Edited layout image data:
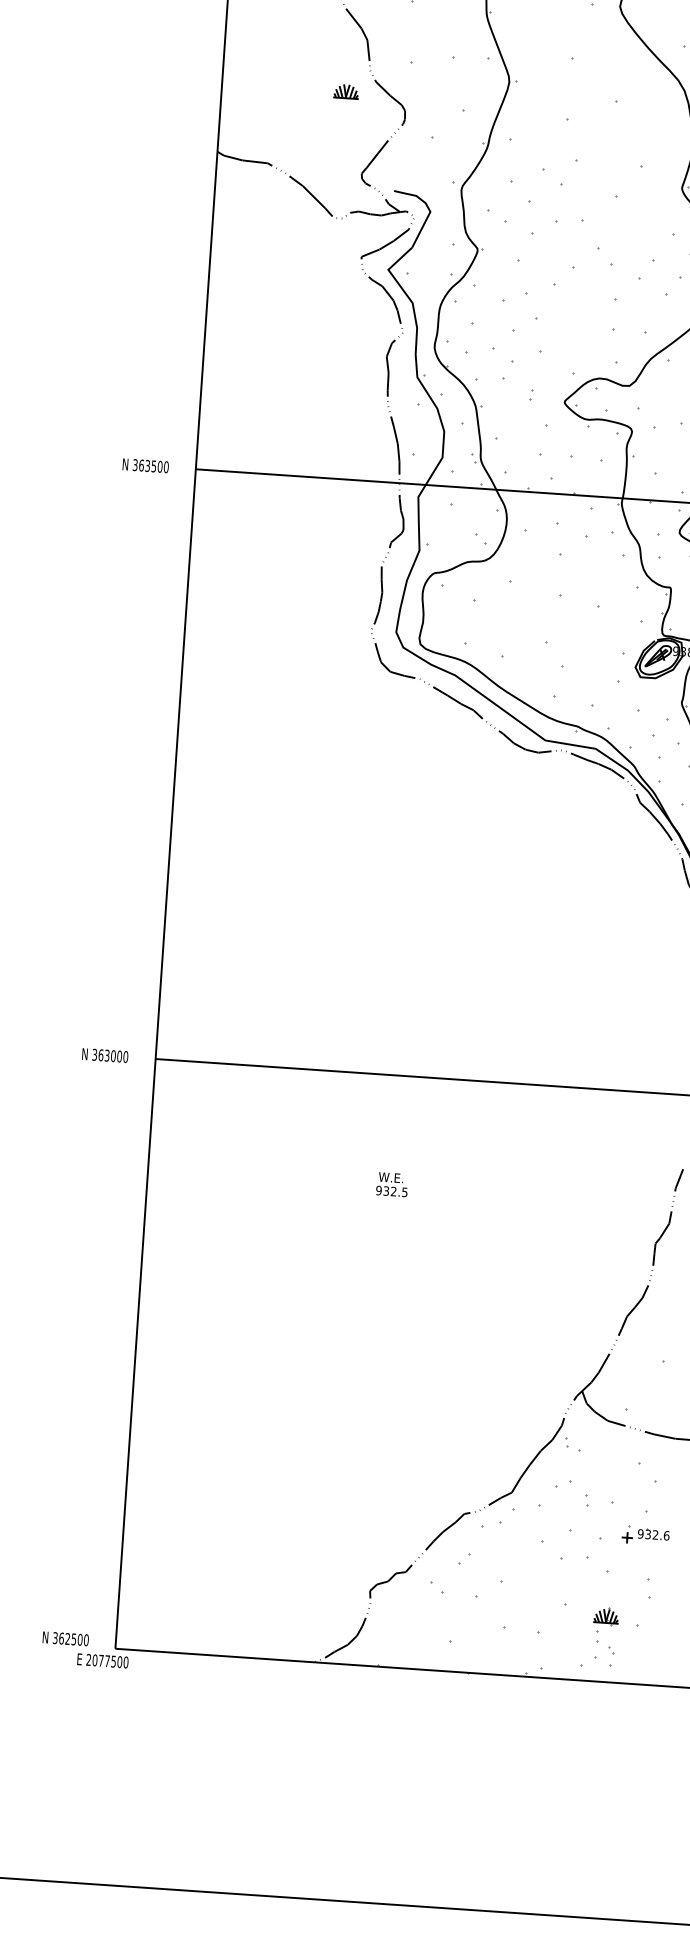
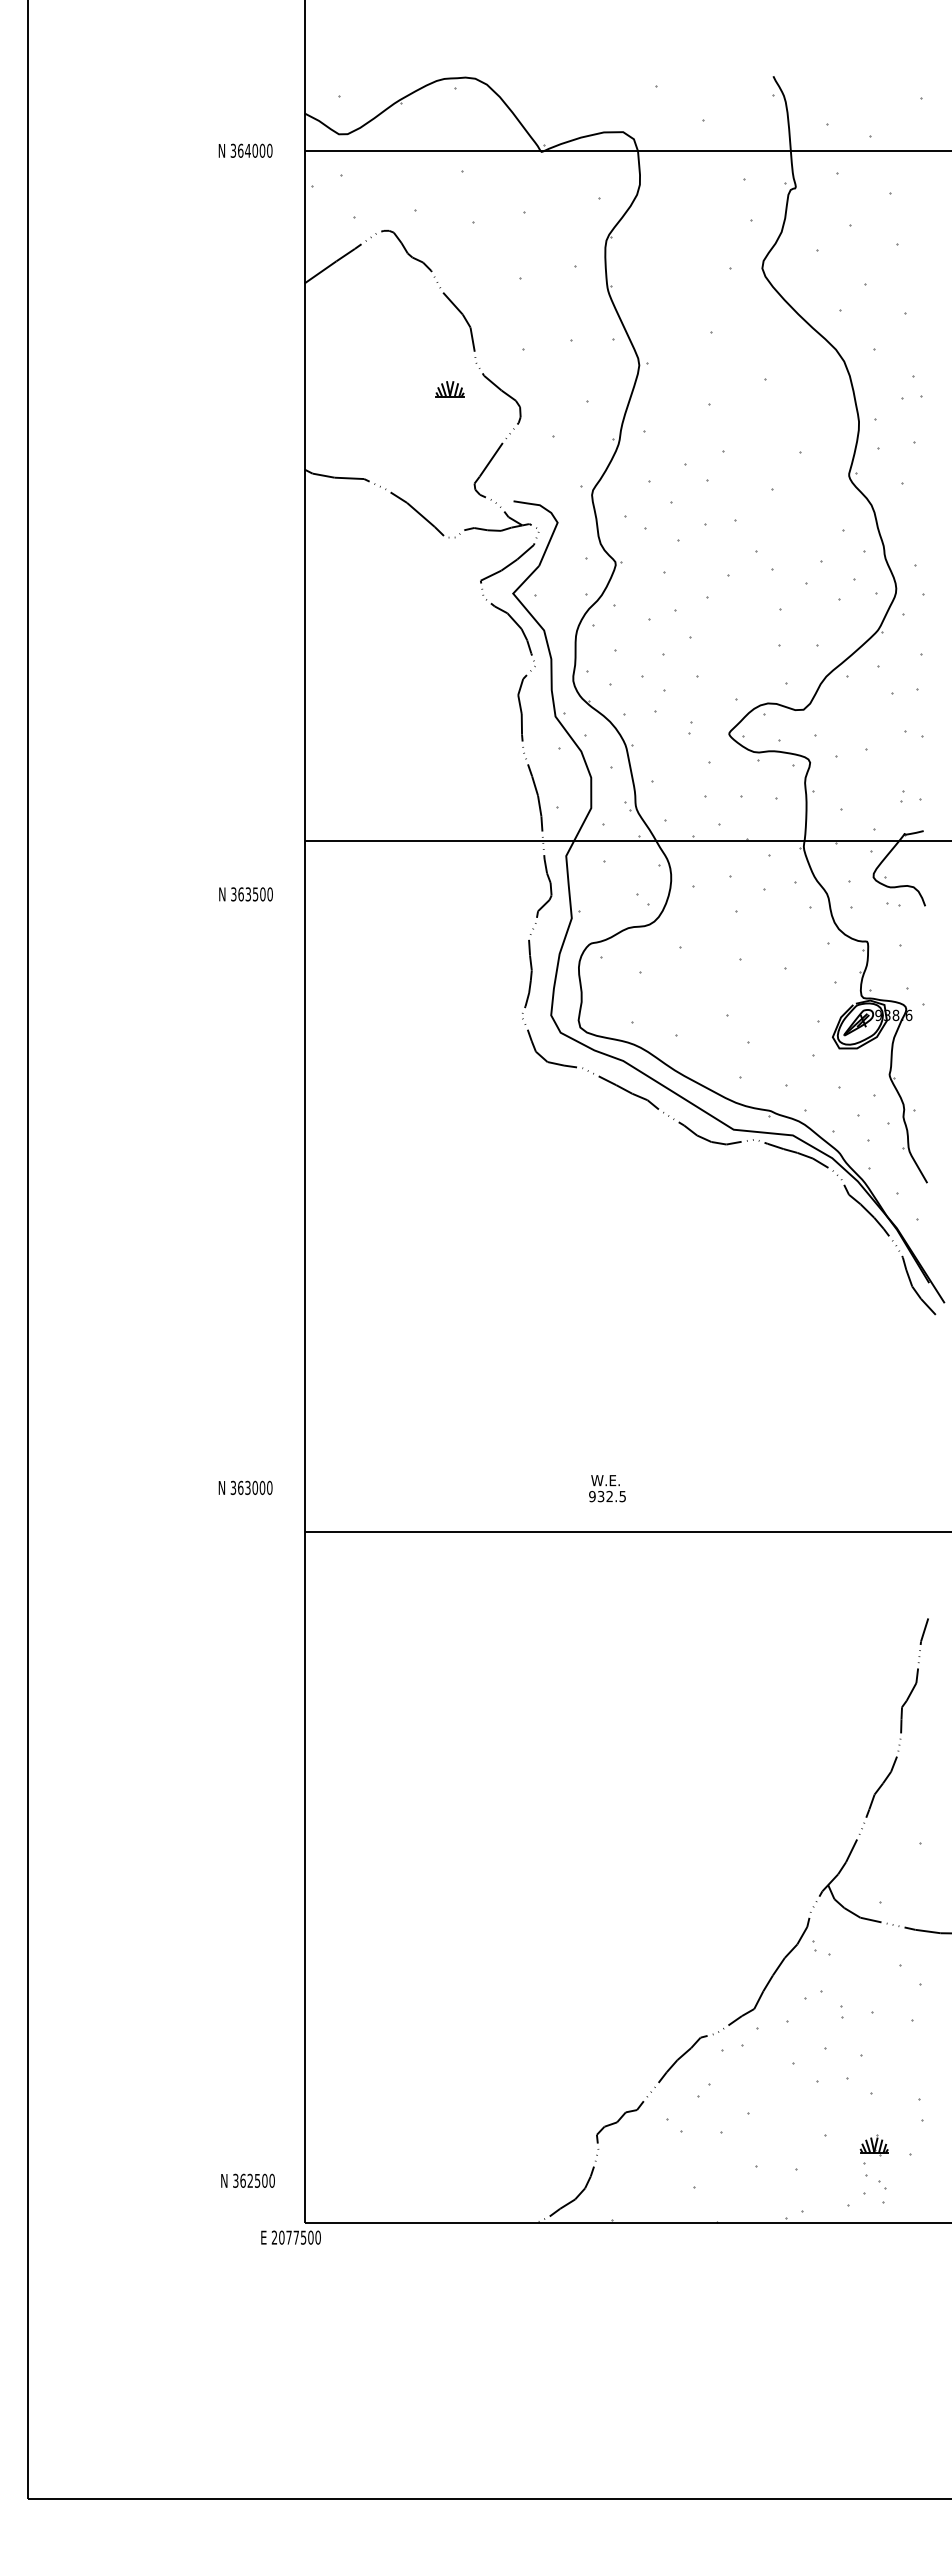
text: (145, 465) -> (245, 894), moved
text: (105, 1055) -> (245, 1487), moved
text: (392, 1184) -> (607, 1488), moved
part: (645, 1535) -> (913, 2048), removed
text: (65, 1638) -> (247, 2180), moved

* Task instructions *
Which lines of the data hold the string "text"? Return each of them.

* Reply *
text: (145, 465) -> (245, 894), moved
text: (105, 1055) -> (245, 1487), moved
text: (392, 1184) -> (607, 1488), moved
text: (65, 1638) -> (247, 2180), moved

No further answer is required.